Possible solution to template bloat problem?

Mon Aug 19 15:11:38 PDT 2013

On Monday, 19 August 2013 at 20:23:46 UTC, H. S. Teoh wrote:
> With D's honestly awesome metaprogramming features, templates 
> are liable
> to be (and in fact are) used a LOT. This leads to the 
> unfortunate
> situation of template bloat: every time you instantiate a 
> template, it
> adds yet another copy of the templated code into your object 
> file. This
> gets worse when you use templated structs/classes, each of 
> which may
> define some number of methods, and each instantiation adds yet 
> another
> copy of all those methods.
>
> This is doubly bad if these templates are used only during 
> compile-time,
> and never referenced during runtime. That's a lot of useless 
> baggage in
> the final executable. Plus, it leads to issues like this one:
>
> 	http://d.puremagic.com/issues/show_bug.cgi?id=10833
>
> While looking at this bug, I got an idea: what if, instead of 
> emitting
> template instantiations into the same object file as 
> non-templated code,
> the compiler were to emit each instantiation into a separate 
> static
> *library*? For instance, if you have code in program.d, then the
> compiler would emit non-templated code like main() into 
> program.o, but
> all template instantiations get put in, say, libprogram.a.
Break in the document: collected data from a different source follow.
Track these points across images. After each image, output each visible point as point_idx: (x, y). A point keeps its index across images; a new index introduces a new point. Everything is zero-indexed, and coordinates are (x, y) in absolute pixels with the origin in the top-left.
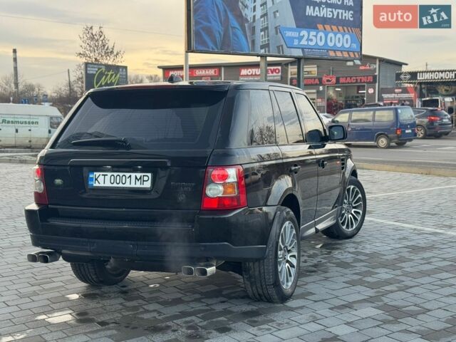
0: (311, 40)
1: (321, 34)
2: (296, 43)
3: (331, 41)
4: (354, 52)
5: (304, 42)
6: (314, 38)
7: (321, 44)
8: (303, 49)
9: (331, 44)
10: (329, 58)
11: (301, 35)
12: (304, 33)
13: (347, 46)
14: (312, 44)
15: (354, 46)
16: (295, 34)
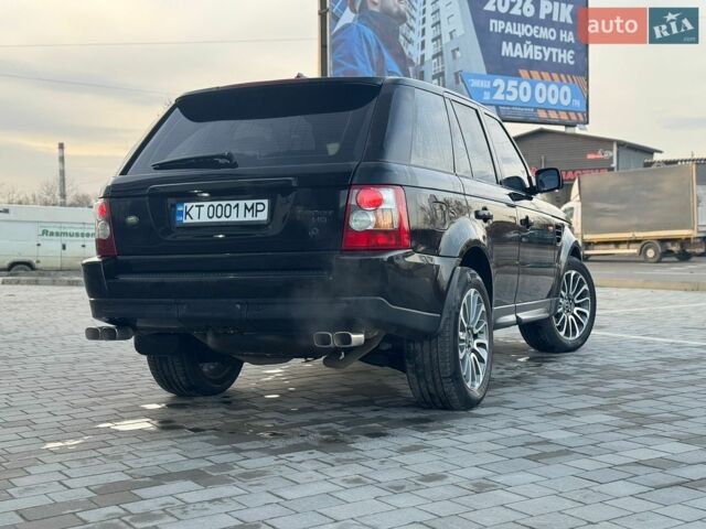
0: (510, 93)
1: (525, 84)
2: (487, 97)
3: (541, 95)
4: (576, 112)
5: (499, 96)
6: (514, 91)
7: (525, 99)
8: (497, 107)
9: (541, 100)
10: (538, 120)
11: (495, 84)
12: (499, 82)
13: (565, 103)
14: (511, 98)
15: (577, 103)
16: (485, 84)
Then 
> during
> link time, the compiler runs `ld -oprogram program.o 
> libprogram.a`, and
> then the linker will pull in symbols from libprogram.a that are
> referenced by program.o.
>
> If we were to set things up so that libprogram.a contains a 
> separate
> unit for each instantiated template function, then the linker 
> would
> actually pull in only code that is actually referenced at 
> runtime. For
> example, say our code looks like this:
>
> 	struct S(T) {
> 		T x;
> 		T method1(T t) { ... }
> 		T method2(T t) { ... }
> 		T method3(T t) { ... }
> 	}
> 	void main() {
> 		auto sbyte  = S!byte();
> 		auto sint   = S!int();
> 		auto sfloat = S!float();
>
> 		sbyte.method1(1);
> 		sint.method2(2);
> 		sfloat.method3(3.0);
> 	}
>
> Then the compiler would put main() in program.o, and *nothing 
> else*. In
> program.o, there would be undefined references to 
> S!byte.method1,
> S!int.method2, and S!float.method3, but not the actual code. 
> Instead,
> when the compiler sees S!byte, S!int, and S!float, it puts all 
> of the
> instantiated methods inside libprogram.a as separate units:
>
> 	libprogram.a:
> 		struct_S_byte_method1.o:
> 			S!byte.method1
> 		struct_S_byte_method2.o:
> 			S!byte.method2
> 		struct_S_byte_method3.o:
> 			S!byte.method3
> 		struct_S_int_method1.o:
> 			S!int.method1
> 		struct_S_int_method2.o:
> 			S!int.method2
> 		struct_S_int_method3.o:
> 			S!int.method3
> 		struct_S_float_method1.o:
> 			S!float.method1
> 		struct_S_float_method2.o:
> 			S!float.method2
> 		struct_S_float_method3.o:
> 			S!float.method3
>
> Since the compiler doesn't know at instantiation time which of 
> these
> methods will actually be used, it simply emits all of them and 
> puts them
> into the static library.
>
> Then at link-time, the compiler tells the linker to include 
> libprogram.a
> when linking program.o. So the linker goes through each 
> undefined
> reference, and resolves them by linking in the module in 
> libprogram.a
> that defines said reference. So it would link in the code for
> S!byte.method1, S!int.method2, and S!float.method3. The other 6
> instantiations are not linked into the final executable, 
> because they
> are never actually referenced by the runtime code.
>
> So this way, we minimize template bloat to only the code that's 
> actually
> used at runtime. If a particular template function 
> instantiation is only
> used during CTFE, for example, it would be present in 
> libprogram.a but
> won't get linked, because none of the runtime code references 
> it. This
> would fix bug 10833.
>
> Is this workable? Is it implementable in DMD?
>
>
> T

Without link-time optimisation, this prevents inlining doesn't it?